Task directions — Arrange as a numbered list everything from the first line through the line that contains "collectors: M. Germain", both included, and leave out any blank lines.

Data to use —
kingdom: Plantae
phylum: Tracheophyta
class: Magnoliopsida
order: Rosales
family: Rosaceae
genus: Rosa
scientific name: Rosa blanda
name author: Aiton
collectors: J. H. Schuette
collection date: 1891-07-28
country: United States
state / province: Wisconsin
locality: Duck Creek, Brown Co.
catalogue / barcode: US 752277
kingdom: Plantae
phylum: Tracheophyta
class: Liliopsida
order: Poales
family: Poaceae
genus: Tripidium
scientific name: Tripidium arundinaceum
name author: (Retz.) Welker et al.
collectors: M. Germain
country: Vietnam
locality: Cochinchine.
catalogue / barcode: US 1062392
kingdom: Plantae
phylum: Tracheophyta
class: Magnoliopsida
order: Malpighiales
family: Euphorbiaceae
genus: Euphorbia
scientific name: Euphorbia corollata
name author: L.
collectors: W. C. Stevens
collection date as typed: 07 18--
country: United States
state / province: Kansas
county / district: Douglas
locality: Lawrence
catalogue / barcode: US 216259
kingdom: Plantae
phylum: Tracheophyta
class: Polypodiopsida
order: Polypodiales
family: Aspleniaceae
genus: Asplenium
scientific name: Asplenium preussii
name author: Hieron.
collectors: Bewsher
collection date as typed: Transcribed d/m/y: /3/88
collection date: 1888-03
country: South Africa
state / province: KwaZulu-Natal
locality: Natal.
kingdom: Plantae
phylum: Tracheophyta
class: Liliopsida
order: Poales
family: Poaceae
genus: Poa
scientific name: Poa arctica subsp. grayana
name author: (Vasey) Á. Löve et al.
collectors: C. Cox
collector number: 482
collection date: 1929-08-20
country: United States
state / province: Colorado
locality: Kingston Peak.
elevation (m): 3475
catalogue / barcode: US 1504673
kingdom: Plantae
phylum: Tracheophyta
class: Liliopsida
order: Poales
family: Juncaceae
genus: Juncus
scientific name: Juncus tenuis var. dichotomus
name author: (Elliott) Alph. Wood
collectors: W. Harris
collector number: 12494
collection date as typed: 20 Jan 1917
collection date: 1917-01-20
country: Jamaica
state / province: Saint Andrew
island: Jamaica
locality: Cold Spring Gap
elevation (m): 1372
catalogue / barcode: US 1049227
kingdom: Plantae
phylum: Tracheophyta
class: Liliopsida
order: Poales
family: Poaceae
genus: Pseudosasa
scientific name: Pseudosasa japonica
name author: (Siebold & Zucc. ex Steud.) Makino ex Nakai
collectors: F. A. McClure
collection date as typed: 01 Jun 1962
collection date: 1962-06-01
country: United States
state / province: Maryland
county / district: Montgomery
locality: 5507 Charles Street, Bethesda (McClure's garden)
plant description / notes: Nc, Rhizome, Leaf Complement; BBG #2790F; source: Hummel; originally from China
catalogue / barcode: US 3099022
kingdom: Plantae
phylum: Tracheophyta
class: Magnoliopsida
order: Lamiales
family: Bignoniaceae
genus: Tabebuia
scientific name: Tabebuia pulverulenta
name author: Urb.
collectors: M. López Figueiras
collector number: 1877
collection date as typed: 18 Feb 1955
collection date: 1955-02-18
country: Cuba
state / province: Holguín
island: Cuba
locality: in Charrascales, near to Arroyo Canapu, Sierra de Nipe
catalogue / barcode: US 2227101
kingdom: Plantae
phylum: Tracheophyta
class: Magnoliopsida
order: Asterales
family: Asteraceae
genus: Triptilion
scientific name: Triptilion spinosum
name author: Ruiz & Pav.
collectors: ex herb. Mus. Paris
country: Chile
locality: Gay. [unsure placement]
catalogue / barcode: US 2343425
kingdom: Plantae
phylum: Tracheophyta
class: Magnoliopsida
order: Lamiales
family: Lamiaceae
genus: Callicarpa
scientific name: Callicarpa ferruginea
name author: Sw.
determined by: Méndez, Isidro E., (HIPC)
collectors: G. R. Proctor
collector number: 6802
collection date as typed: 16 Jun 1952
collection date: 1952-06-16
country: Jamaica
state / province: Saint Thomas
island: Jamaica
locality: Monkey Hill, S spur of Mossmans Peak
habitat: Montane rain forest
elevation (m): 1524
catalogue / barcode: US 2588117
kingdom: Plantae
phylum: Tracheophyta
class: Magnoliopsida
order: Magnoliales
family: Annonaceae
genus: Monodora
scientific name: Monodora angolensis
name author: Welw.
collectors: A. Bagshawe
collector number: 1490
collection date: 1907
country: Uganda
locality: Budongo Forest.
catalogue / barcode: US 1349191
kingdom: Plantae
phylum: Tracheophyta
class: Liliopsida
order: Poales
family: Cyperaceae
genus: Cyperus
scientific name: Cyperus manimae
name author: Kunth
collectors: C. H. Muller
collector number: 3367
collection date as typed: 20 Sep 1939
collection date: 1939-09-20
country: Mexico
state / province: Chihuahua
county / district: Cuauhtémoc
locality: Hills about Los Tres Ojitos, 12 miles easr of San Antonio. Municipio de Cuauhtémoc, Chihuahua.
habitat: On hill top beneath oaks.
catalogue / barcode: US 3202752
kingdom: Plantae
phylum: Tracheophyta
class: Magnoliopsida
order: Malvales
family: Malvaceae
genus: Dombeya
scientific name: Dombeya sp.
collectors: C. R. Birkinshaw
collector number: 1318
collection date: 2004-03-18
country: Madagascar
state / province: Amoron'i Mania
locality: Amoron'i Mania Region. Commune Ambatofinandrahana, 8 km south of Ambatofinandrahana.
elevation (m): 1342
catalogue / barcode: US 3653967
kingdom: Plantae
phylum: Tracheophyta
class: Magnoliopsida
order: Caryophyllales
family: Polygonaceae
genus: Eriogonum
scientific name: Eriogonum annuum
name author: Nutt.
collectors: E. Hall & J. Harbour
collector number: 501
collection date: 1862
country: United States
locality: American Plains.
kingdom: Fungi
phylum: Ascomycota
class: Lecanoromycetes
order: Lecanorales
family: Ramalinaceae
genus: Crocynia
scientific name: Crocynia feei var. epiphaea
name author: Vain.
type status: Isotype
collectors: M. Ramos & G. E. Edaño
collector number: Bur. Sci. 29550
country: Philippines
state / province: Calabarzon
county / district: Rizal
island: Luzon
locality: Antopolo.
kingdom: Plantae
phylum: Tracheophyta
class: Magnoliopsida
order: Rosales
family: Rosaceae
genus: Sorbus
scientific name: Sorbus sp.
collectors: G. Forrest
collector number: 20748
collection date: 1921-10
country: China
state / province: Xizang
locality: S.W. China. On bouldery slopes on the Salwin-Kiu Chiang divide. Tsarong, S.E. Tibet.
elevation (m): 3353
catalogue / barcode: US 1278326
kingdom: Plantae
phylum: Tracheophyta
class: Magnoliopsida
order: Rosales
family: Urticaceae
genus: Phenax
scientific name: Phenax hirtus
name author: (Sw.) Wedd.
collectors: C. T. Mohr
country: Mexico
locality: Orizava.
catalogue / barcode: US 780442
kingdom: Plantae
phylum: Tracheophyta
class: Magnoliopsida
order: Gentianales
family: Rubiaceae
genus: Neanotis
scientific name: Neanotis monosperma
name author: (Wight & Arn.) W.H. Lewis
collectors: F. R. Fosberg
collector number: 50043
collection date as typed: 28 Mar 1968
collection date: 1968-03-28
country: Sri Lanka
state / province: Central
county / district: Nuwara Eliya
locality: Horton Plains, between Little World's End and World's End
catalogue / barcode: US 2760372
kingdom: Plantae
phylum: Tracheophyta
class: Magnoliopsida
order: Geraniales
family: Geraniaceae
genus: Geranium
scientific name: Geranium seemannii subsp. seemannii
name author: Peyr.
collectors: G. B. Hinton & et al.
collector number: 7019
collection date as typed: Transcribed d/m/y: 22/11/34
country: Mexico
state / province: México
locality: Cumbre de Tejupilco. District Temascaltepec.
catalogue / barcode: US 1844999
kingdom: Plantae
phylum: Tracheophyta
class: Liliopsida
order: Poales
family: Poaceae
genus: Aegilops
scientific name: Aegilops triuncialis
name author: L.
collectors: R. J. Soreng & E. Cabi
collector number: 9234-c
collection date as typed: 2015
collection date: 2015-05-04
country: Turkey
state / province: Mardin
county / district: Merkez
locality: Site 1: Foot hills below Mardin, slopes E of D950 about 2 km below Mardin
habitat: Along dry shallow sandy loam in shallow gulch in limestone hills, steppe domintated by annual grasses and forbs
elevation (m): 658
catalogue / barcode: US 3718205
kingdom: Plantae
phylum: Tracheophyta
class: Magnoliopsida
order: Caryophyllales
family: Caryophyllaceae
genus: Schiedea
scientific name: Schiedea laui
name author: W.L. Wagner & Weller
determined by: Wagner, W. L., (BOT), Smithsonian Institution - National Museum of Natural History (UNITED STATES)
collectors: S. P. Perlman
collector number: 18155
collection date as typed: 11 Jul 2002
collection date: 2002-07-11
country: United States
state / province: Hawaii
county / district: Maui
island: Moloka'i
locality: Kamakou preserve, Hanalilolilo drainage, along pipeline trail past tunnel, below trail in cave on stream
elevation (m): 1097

Exercise result —
1. kingdom: Plantae
2. phylum: Tracheophyta
3. class: Magnoliopsida
4. order: Rosales
5. family: Rosaceae
6. genus: Rosa
7. scientific name: Rosa blanda
8. name author: Aiton
9. collectors: J. H. Schuette
10. collection date: 1891-07-28
11. country: United States
12. state / province: Wisconsin
13. locality: Duck Creek, Brown Co.
14. catalogue / barcode: US 752277
15. kingdom: Plantae
16. phylum: Tracheophyta
17. class: Liliopsida
18. order: Poales
19. family: Poaceae
20. genus: Tripidium
21. scientific name: Tripidium arundinaceum
22. name author: (Retz.) Welker et al.
23. collectors: M. Germain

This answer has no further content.